Why Do Teachers Quit?

Author:
Posted: November 24, 2010
Category: Classroom Management




This guest post is contributed by Carrie Oakley, who writes on the topic of online colleges. Carrie welcomes your comments at her email id: carrie.oakley1983(AT)gmail(DOT)com.

It’s one of the most underrated professions in the world – most people assume that you don’t need any special skills to be a teacher, yet few realize that it takes a great deal of effort and ability to handle a classroom full of students. You not only have to be thoroughly knowledgeable in the subject you’re handling, you also need to know how to control a class and maintain discipline and order in it. In short, to be a good teacher, you also need the following classroom management skills:

  1. Authority
    Some teachers command authority through the way they look – their very appearance makes students give them the respect they deserve. Others invite sniggers and giggles because they look frumpy and are dressed badly. In order to be taken seriously by your class, you must be presentable and have an authoritative air about you. When you’re sure of yourself and adopt a positive attitude, it becomes easy to command authority just by the way you look.
  2. Knowledge
    There’s no use looking the part without knowing what it’s all about, so when you set out to be a teacher, ensure that you know your subject thoroughly. It’s not just enough to be prepared for each class; if you want to be taken seriously by your students and earn their respect, you must be thoroughly knowledgeable in your subject and know more than a little in most others as well. In short, you need to be a jack of all subjects and a master of one in order to impress and command.

Problem statement »
Print the passage on teachers' classroom skills word for word, beginning at the words that have "Why Do Teachers" and stopping after "email id: carrie.oakley1983(AT)gmail(DOT)com.". Use only the teachers text to work out each answer.

Raw data »
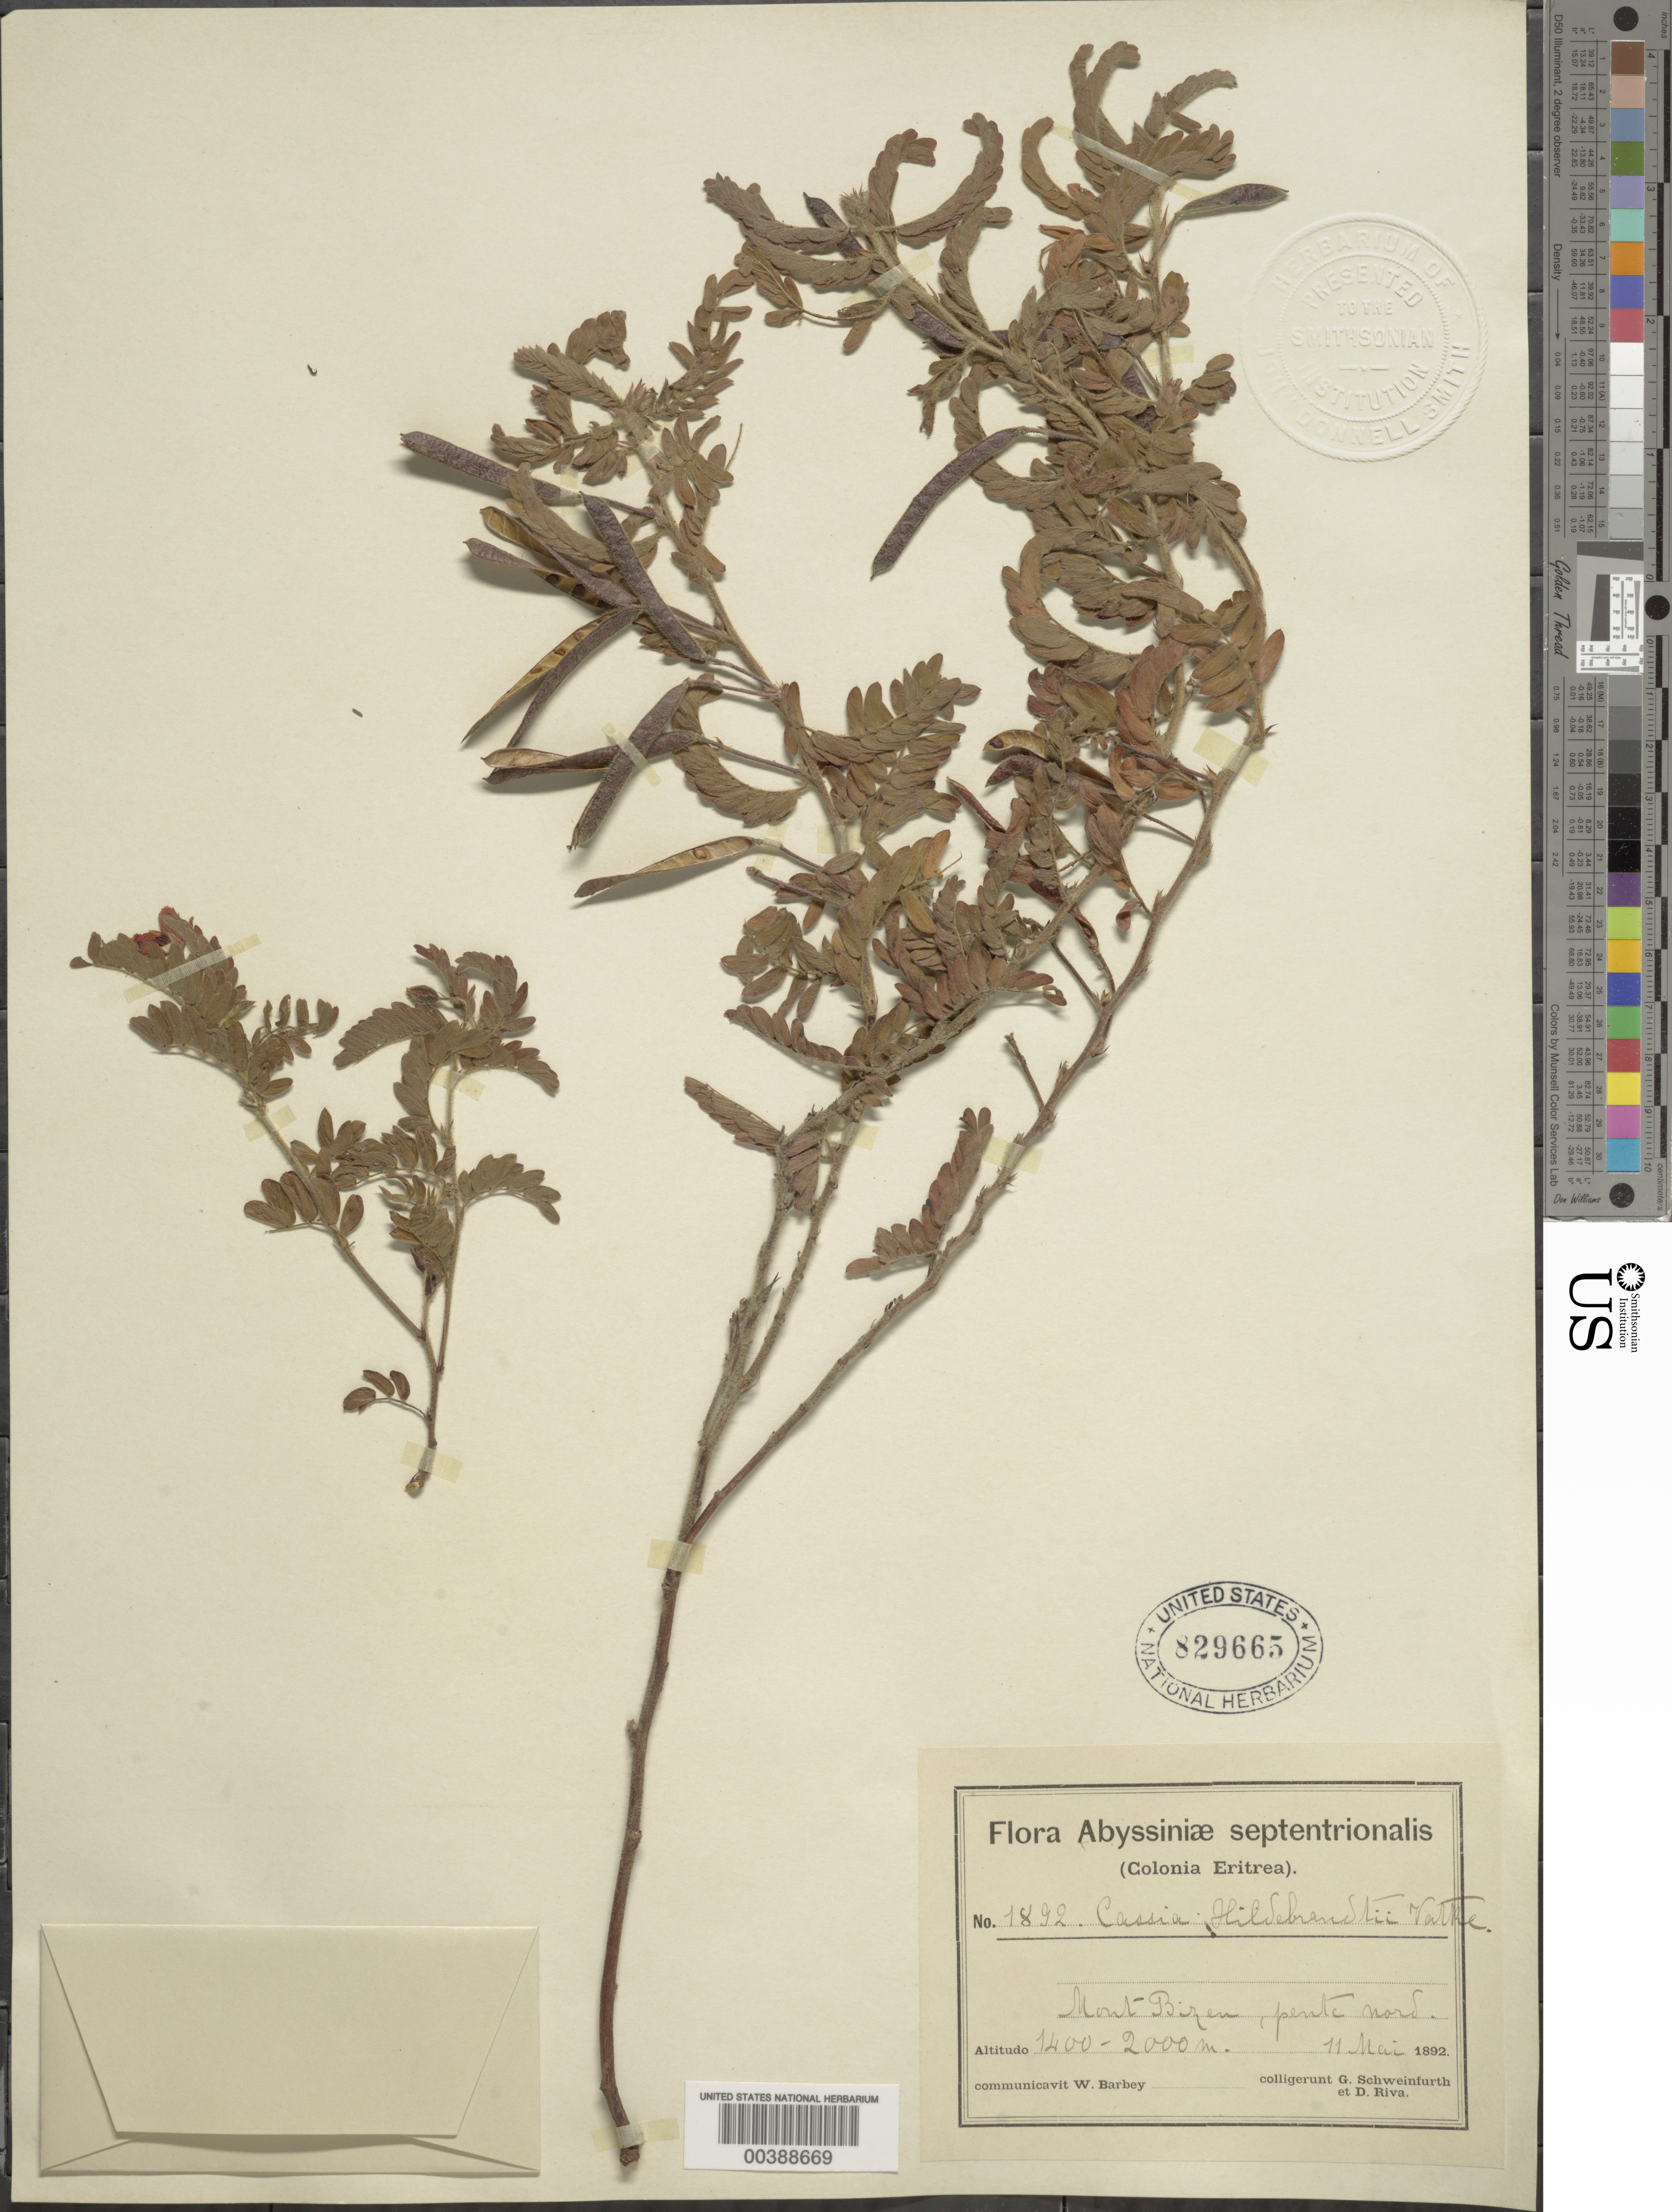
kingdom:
--
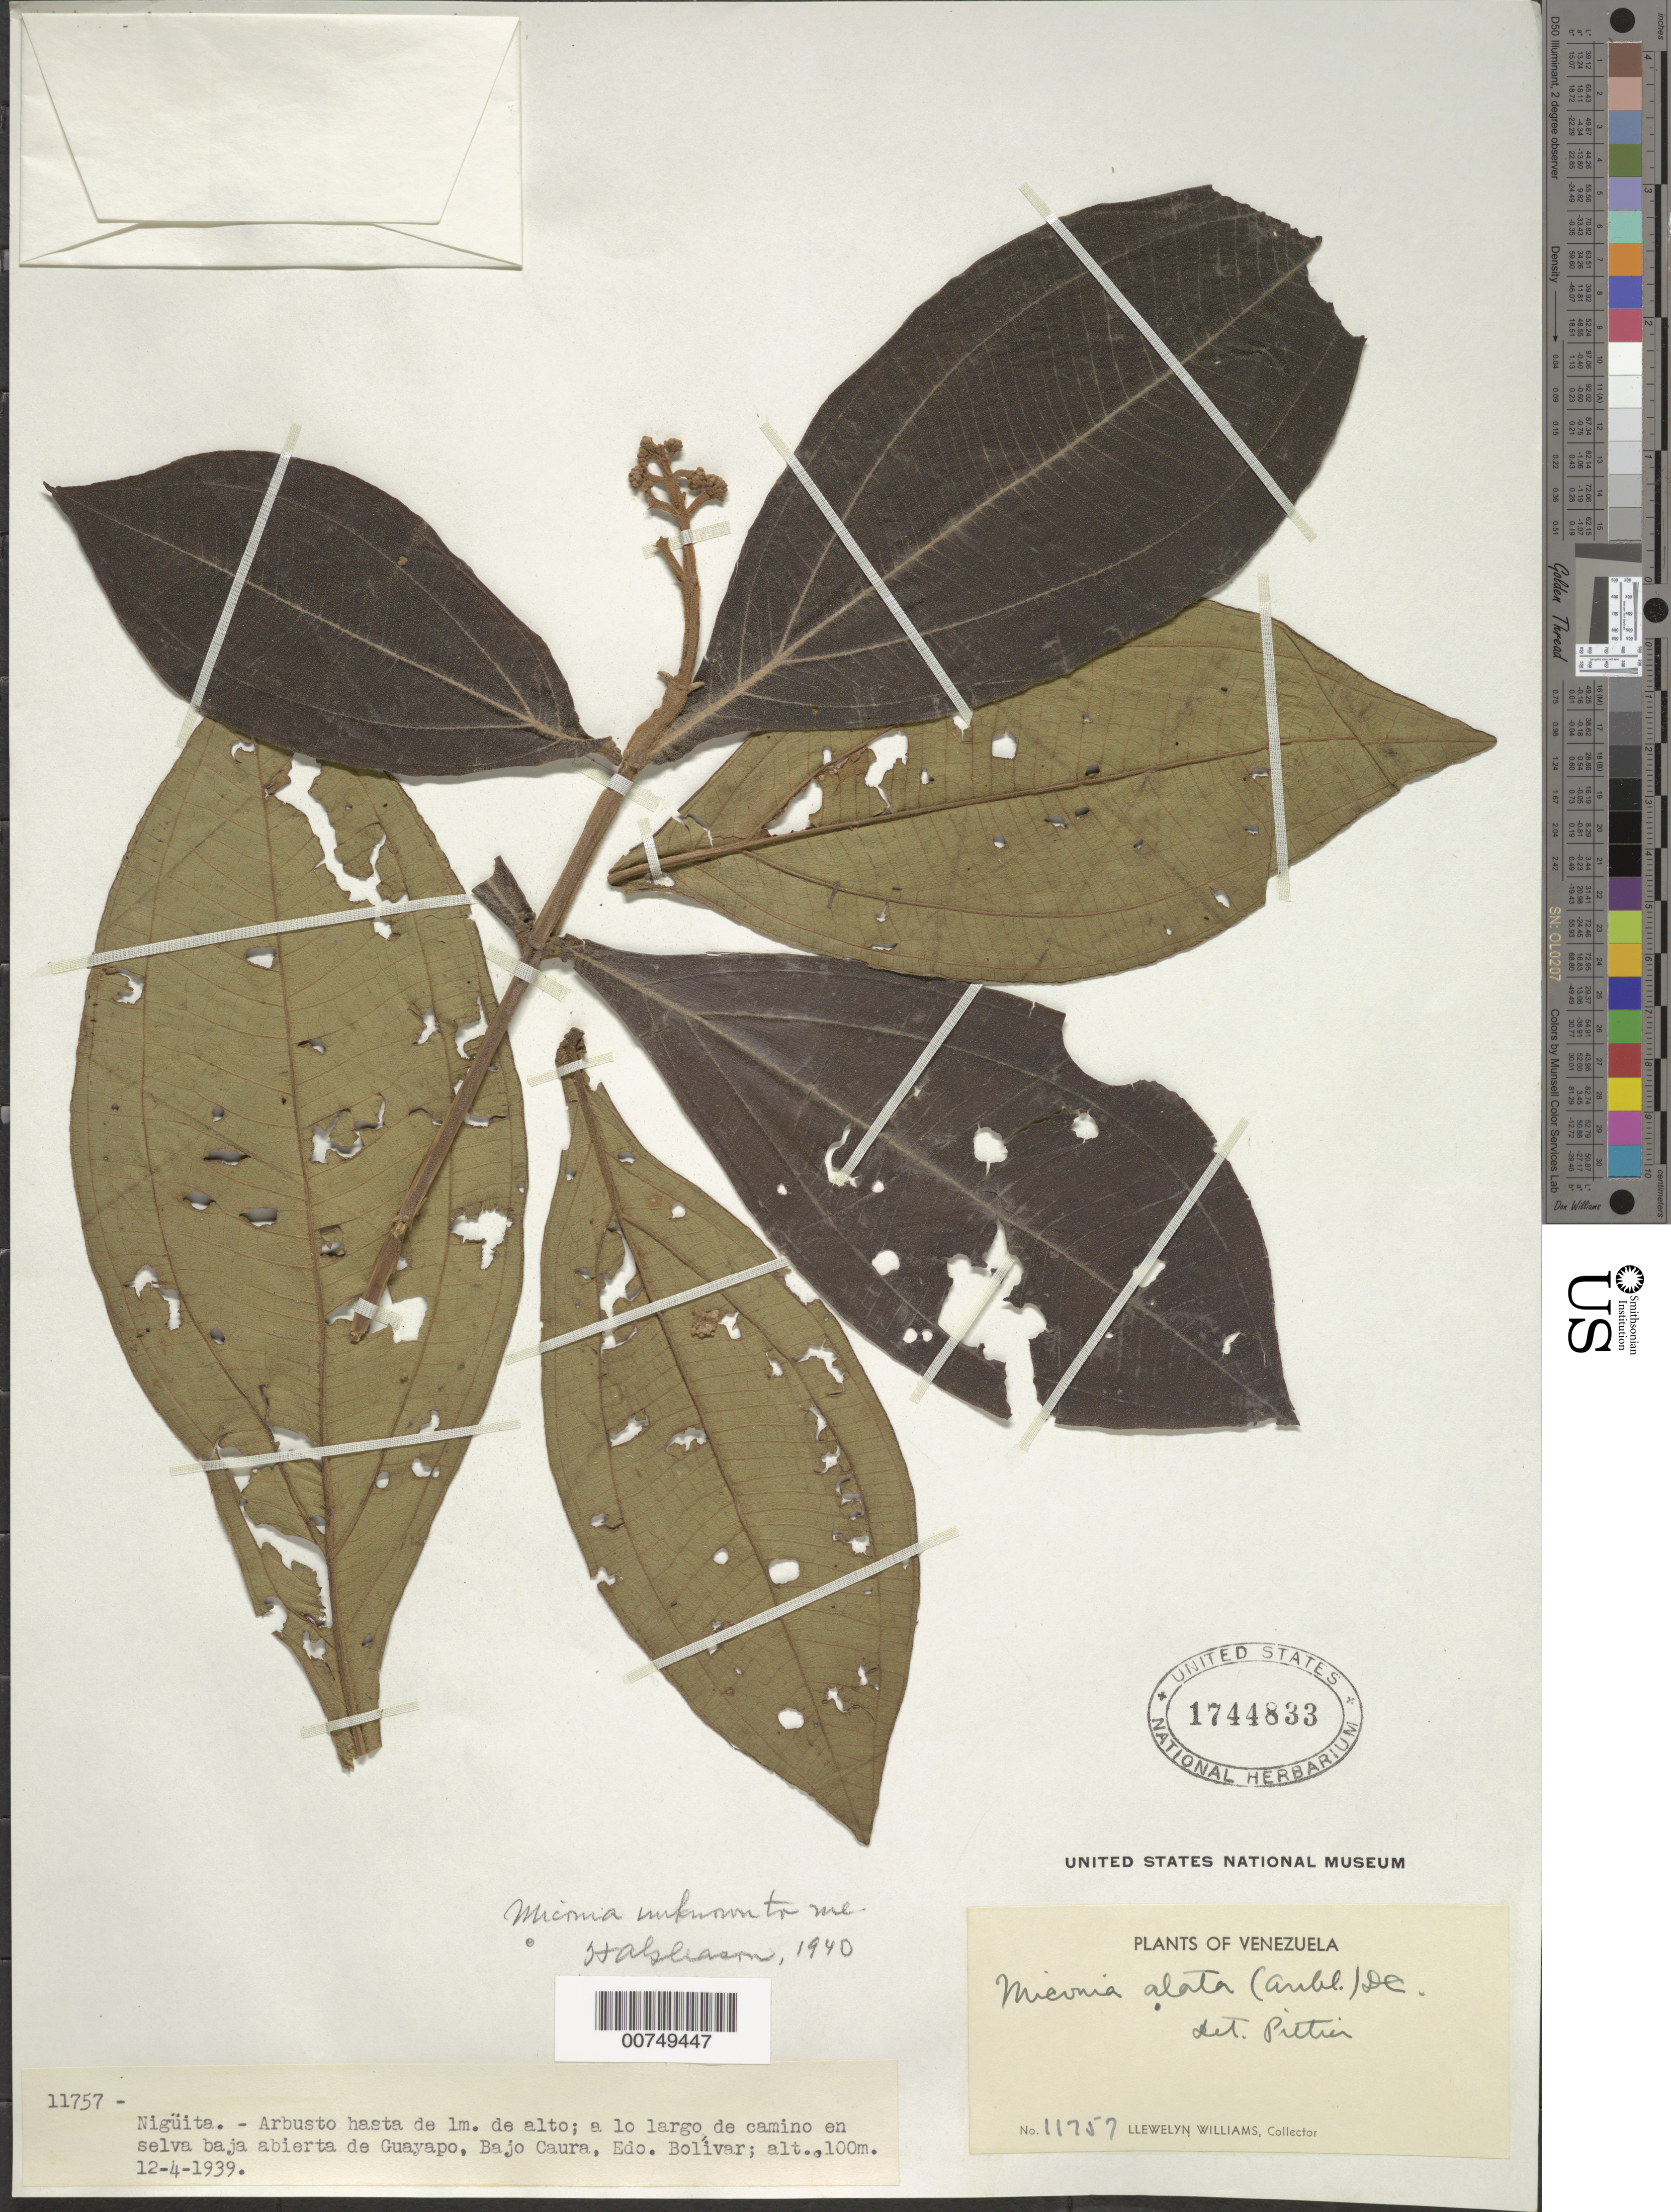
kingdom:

Answer below »
Why Do Teachers Quit?

Author:
Posted: November 24, 2010
Category: Classroom Management




This guest post is contributed by Carrie Oakley, who writes on the topic of online colleges. Carrie welcomes your comments at her email id: carrie.oakley1983(AT)gmail(DOT)com.